Devidamente intimada, a instituição financeira apelada apresentou contrarrazões, alegando, preliminarmente, a inépcia da inicial e a prescrição trienal além de impugnar a concessão da justiça gratuita ao apelante. No mérito, pugna pelo desprovimento do recurso, tendo em vista a regularidade da contratação (ID. 27890226).

Diante da recomendação do Ofício Circular 174/2021 – OJOI/TJPI/PRESIDENCIA/GABJAPRE/GABJAPRES2, deixo de remeter os autos ao Ministério Público, por não vislumbrar interesse público que justifique sua atuação.

 É o relatório.


II – DA ADMISSIBILIDADE DO RECURSO


Atendidos os pressupostos recursais intrínsecos (cabimento, interesse, legitimidade e inexistência de fato extintivo do direito de recorrer) e os pressupostos recursais extrínsecos (regularidade formal, tempestividade e ausência de preparo, ante a concessão da justiça gratuita), o recurso deve ser admitido, o que impõe o seu conhecimento.

No caso em julgamento não há nada nos autos que nos faça revogar o benefício de justiça gratuita deferido à parte apelante em 1º grau, pois nenhum documento foi juntado pela instituição financeira nesse sentido. Desta forma, impõe-se a manutenção da concessão do benefício à parte autora, porquanto demonstrado que possui padrão de vida compatível com o benefício pleiteado.


III – QUESTÕES PRELIMINARES E PREJUDICIAIS

3.1 -  INÉPCIA DA INICIAL

 

A parte Apelada pugna pela nulidade da sentença, por inépcia da inicial, por entender que a parte Autora, ora Apelada, deixou de acostar aos autos documentos indispensáveis à propositura da ação.

Todavia, entendo que não merece prosperar essa alegação.

Com efeito, da leitura da peça exordial, infere-se de maneira coerente e lógica a causa de pedir e o pedido, não havendo que se falar em sua inépcia por ausência de comprovação dos descontos.

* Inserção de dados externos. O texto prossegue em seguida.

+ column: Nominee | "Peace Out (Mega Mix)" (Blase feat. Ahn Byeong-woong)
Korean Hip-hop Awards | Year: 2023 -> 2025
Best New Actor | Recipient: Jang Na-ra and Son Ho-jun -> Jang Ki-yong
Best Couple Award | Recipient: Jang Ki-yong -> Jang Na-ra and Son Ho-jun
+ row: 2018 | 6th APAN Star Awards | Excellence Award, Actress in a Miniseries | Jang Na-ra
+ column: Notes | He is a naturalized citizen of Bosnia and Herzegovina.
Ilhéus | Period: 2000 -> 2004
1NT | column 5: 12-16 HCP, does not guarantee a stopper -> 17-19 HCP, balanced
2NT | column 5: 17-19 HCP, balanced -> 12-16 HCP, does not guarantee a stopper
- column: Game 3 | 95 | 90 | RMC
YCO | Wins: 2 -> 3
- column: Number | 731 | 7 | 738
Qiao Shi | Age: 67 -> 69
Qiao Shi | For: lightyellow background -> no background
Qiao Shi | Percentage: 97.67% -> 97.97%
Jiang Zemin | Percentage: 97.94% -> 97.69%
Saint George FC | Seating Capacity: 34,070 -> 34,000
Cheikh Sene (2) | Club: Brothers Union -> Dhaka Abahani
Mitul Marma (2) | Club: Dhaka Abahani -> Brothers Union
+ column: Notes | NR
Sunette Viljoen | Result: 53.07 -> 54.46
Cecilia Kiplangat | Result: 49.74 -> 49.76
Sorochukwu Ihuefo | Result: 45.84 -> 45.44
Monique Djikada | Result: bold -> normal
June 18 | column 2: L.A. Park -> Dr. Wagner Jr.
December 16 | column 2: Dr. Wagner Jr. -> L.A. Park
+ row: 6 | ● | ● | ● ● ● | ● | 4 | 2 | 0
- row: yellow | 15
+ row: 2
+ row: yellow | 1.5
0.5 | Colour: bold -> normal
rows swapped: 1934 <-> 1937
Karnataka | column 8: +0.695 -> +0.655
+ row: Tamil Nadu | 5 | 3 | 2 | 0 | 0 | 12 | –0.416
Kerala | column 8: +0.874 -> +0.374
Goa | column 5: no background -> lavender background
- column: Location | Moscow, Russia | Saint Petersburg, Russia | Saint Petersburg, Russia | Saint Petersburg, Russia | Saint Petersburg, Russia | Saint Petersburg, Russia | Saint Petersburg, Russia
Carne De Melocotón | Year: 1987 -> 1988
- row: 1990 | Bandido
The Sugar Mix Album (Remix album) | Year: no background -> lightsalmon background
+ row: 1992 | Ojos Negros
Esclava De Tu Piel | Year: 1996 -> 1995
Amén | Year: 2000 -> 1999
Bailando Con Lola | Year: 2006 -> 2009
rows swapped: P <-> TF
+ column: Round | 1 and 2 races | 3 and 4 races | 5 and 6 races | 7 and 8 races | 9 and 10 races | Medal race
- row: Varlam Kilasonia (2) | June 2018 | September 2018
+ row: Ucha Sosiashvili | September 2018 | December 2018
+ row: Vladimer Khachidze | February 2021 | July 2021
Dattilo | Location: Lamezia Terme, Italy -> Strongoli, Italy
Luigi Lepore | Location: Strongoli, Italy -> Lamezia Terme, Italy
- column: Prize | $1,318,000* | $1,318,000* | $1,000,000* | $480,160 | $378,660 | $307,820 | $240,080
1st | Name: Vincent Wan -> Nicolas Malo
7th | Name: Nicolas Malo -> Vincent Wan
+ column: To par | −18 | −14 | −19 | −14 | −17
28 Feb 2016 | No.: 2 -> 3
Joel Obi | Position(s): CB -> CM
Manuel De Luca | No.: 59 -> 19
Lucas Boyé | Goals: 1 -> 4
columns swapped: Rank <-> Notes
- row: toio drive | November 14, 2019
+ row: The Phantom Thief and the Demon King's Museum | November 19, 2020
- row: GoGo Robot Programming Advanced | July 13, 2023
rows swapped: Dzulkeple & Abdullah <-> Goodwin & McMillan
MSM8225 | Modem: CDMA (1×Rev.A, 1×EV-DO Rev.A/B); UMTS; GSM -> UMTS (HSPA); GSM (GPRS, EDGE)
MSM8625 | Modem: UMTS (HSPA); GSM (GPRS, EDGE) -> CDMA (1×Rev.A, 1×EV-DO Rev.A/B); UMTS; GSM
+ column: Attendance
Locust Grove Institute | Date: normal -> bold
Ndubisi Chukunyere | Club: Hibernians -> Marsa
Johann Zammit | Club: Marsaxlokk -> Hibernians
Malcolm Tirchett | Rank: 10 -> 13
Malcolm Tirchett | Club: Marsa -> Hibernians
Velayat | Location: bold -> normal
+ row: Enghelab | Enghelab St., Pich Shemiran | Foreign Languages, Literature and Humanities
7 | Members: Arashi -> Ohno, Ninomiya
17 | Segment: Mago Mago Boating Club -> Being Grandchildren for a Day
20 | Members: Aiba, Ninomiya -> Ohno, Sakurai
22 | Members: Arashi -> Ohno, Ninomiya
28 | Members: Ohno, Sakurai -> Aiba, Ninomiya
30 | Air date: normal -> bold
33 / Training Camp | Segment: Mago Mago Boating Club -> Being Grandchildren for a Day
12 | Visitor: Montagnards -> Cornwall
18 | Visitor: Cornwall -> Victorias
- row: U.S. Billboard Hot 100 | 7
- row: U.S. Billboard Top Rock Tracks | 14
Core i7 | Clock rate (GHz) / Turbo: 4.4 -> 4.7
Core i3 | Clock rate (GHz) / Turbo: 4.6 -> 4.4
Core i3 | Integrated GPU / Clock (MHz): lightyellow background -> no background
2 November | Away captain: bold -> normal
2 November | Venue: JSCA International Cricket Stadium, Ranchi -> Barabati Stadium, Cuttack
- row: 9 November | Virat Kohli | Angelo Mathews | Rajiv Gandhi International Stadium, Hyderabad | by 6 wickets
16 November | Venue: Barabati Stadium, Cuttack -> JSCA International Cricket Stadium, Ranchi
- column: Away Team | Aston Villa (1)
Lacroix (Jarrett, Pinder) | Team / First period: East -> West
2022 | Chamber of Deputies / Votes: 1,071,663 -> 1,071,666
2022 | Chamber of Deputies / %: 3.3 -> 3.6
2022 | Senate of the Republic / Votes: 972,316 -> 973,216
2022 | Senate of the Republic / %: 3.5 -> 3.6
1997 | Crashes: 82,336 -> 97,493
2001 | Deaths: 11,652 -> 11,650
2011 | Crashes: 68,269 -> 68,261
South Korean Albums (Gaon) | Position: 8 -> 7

Assim, afasto a referida preliminar suscitada.


3.2 – DA PRESCRIÇÃO


Pela narrativa dos fatos e pelo contexto probatório dos autos é possível depreender que a parte autora alega a ocorrência de falha na prestação de serviço por parte da instituição financeira, consubstanciada na realização de descontos indevidos em seu benefício previdenciário, caracterizando-se em fato do serviço, conforme dispõe o art. 14, do Código de Defesa do Consumidor.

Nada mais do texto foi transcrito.